Task goal: Type out the data below in its entirety, exactly as given.

[Items listed in a dataset]
■ ■ ■ ■ ■ ■ ■
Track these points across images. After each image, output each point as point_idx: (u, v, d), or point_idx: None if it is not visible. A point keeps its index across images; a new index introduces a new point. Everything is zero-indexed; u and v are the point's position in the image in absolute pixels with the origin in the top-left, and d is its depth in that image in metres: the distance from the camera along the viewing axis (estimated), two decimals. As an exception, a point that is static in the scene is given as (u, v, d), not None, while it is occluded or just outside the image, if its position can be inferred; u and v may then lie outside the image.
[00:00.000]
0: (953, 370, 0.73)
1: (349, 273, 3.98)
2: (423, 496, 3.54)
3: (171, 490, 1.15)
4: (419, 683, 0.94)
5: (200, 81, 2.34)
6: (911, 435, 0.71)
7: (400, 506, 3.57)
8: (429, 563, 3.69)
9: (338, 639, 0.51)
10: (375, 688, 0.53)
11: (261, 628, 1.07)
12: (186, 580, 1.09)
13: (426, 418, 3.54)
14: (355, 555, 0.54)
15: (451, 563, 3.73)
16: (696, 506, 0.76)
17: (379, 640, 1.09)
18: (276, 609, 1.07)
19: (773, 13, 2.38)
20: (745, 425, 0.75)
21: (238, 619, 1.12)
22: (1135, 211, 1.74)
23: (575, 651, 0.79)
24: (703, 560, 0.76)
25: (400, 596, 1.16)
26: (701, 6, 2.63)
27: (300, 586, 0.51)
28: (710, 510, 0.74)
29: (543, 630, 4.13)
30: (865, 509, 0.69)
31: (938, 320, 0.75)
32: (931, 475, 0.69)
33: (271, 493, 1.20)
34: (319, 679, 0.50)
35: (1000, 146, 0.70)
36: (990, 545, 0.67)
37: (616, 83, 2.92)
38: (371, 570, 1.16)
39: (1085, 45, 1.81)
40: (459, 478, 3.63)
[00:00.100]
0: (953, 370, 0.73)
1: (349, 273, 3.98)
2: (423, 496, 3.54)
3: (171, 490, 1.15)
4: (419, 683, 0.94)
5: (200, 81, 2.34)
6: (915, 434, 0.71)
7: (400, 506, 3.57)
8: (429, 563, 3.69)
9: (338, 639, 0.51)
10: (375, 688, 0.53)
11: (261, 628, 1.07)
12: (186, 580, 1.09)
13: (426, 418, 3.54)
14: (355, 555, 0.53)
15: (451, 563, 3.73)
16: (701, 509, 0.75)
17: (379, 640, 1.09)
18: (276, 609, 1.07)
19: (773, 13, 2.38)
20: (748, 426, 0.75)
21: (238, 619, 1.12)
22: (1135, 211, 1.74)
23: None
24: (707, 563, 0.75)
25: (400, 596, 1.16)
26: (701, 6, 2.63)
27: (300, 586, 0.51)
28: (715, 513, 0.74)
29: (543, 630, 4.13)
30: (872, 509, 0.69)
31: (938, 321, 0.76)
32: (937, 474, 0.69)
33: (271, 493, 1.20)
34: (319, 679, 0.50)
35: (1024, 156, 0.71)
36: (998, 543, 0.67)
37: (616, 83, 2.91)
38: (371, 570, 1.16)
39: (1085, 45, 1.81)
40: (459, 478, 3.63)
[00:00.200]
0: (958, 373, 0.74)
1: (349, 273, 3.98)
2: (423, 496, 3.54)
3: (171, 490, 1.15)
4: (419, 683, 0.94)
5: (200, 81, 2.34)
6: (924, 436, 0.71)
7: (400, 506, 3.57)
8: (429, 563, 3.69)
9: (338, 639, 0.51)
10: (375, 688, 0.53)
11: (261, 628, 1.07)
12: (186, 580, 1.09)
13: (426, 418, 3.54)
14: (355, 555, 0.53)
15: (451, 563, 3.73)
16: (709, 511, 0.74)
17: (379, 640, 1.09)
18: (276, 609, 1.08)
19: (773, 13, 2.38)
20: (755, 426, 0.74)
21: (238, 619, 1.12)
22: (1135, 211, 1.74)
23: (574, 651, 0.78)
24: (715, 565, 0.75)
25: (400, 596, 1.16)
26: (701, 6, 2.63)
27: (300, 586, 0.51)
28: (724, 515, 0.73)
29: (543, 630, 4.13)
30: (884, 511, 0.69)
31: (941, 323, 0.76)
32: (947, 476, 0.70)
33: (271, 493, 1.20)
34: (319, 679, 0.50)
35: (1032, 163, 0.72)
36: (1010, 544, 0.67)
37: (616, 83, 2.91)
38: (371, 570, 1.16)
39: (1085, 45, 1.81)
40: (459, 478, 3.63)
■ ■ ■ ■ ■ ■ ■
Your solution:
Track these points across images. After each image, output each point as point_idx: (u, v, d), or point_idx: None if it is not visible. A point keeps its index across images; a new index introduces a new point. Everything is zero-indexed; u and v are the point's position in the image in absolute pixels with the origin in the top-left, and d is its depth in that image in metres: the distance from the camera along the viewing axis (estimated), two decimals. As an exception, a point that is static in the scene is given as (u, v, d), not None, while it is occluded or just outside the image, if its position can be inferred; u and v may then lie outside the image.
[00:00.000]
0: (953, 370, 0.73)
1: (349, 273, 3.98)
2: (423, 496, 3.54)
3: (171, 490, 1.15)
4: (419, 683, 0.94)
5: (200, 81, 2.34)
6: (911, 435, 0.71)
7: (400, 506, 3.57)
8: (429, 563, 3.69)
9: (338, 639, 0.51)
10: (375, 688, 0.53)
11: (261, 628, 1.07)
12: (186, 580, 1.09)
13: (426, 418, 3.54)
14: (355, 555, 0.54)
15: (451, 563, 3.73)
16: (696, 506, 0.76)
17: (379, 640, 1.09)
18: (276, 609, 1.07)
19: (773, 13, 2.38)
20: (745, 425, 0.75)
21: (238, 619, 1.12)
22: (1135, 211, 1.74)
23: (575, 651, 0.79)
24: (703, 560, 0.76)
25: (400, 596, 1.16)
26: (701, 6, 2.63)
27: (300, 586, 0.51)
28: (710, 510, 0.74)
29: (543, 630, 4.13)
30: (865, 509, 0.69)
31: (938, 320, 0.75)
32: (931, 475, 0.69)
33: (271, 493, 1.20)
34: (319, 679, 0.50)
35: (1000, 146, 0.70)
36: (990, 545, 0.67)
37: (616, 83, 2.92)
38: (371, 570, 1.16)
39: (1085, 45, 1.81)
40: (459, 478, 3.63)
[00:00.100]
0: (953, 370, 0.73)
1: (349, 273, 3.98)
2: (423, 496, 3.54)
3: (171, 490, 1.15)
4: (419, 683, 0.94)
5: (200, 81, 2.34)
6: (915, 434, 0.71)
7: (400, 506, 3.57)
8: (429, 563, 3.69)
9: (338, 639, 0.51)
10: (375, 688, 0.53)
11: (261, 628, 1.07)
12: (186, 580, 1.09)
13: (426, 418, 3.54)
14: (355, 555, 0.53)
15: (451, 563, 3.73)
16: (701, 509, 0.75)
17: (379, 640, 1.09)
18: (276, 609, 1.07)
19: (773, 13, 2.38)
20: (748, 426, 0.75)
21: (238, 619, 1.12)
22: (1135, 211, 1.74)
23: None
24: (707, 563, 0.75)
25: (400, 596, 1.16)
26: (701, 6, 2.63)
27: (300, 586, 0.51)
28: (715, 513, 0.74)
29: (543, 630, 4.13)
30: (872, 509, 0.69)
31: (938, 321, 0.76)
32: (937, 474, 0.69)
33: (271, 493, 1.20)
34: (319, 679, 0.50)
35: (1024, 156, 0.71)
36: (998, 543, 0.67)
37: (616, 83, 2.91)
38: (371, 570, 1.16)
39: (1085, 45, 1.81)
40: (459, 478, 3.63)
[00:00.200]
0: (958, 373, 0.74)
1: (349, 273, 3.98)
2: (423, 496, 3.54)
3: (171, 490, 1.15)
4: (419, 683, 0.94)
5: (200, 81, 2.34)
6: (924, 436, 0.71)
7: (400, 506, 3.57)
8: (429, 563, 3.69)
9: (338, 639, 0.51)
10: (375, 688, 0.53)
11: (261, 628, 1.07)
12: (186, 580, 1.09)
13: (426, 418, 3.54)
14: (355, 555, 0.53)
15: (451, 563, 3.73)
16: (709, 511, 0.74)
17: (379, 640, 1.09)
18: (276, 609, 1.08)
19: (773, 13, 2.38)
20: (755, 426, 0.74)
21: (238, 619, 1.12)
22: (1135, 211, 1.74)
23: (574, 651, 0.78)
24: (715, 565, 0.75)
25: (400, 596, 1.16)
26: (701, 6, 2.63)
27: (300, 586, 0.51)
28: (724, 515, 0.73)
29: (543, 630, 4.13)
30: (884, 511, 0.69)
31: (941, 323, 0.76)
32: (947, 476, 0.70)
33: (271, 493, 1.20)
34: (319, 679, 0.50)
35: (1032, 163, 0.72)
36: (1010, 544, 0.67)
37: (616, 83, 2.91)
38: (371, 570, 1.16)
39: (1085, 45, 1.81)
40: (459, 478, 3.63)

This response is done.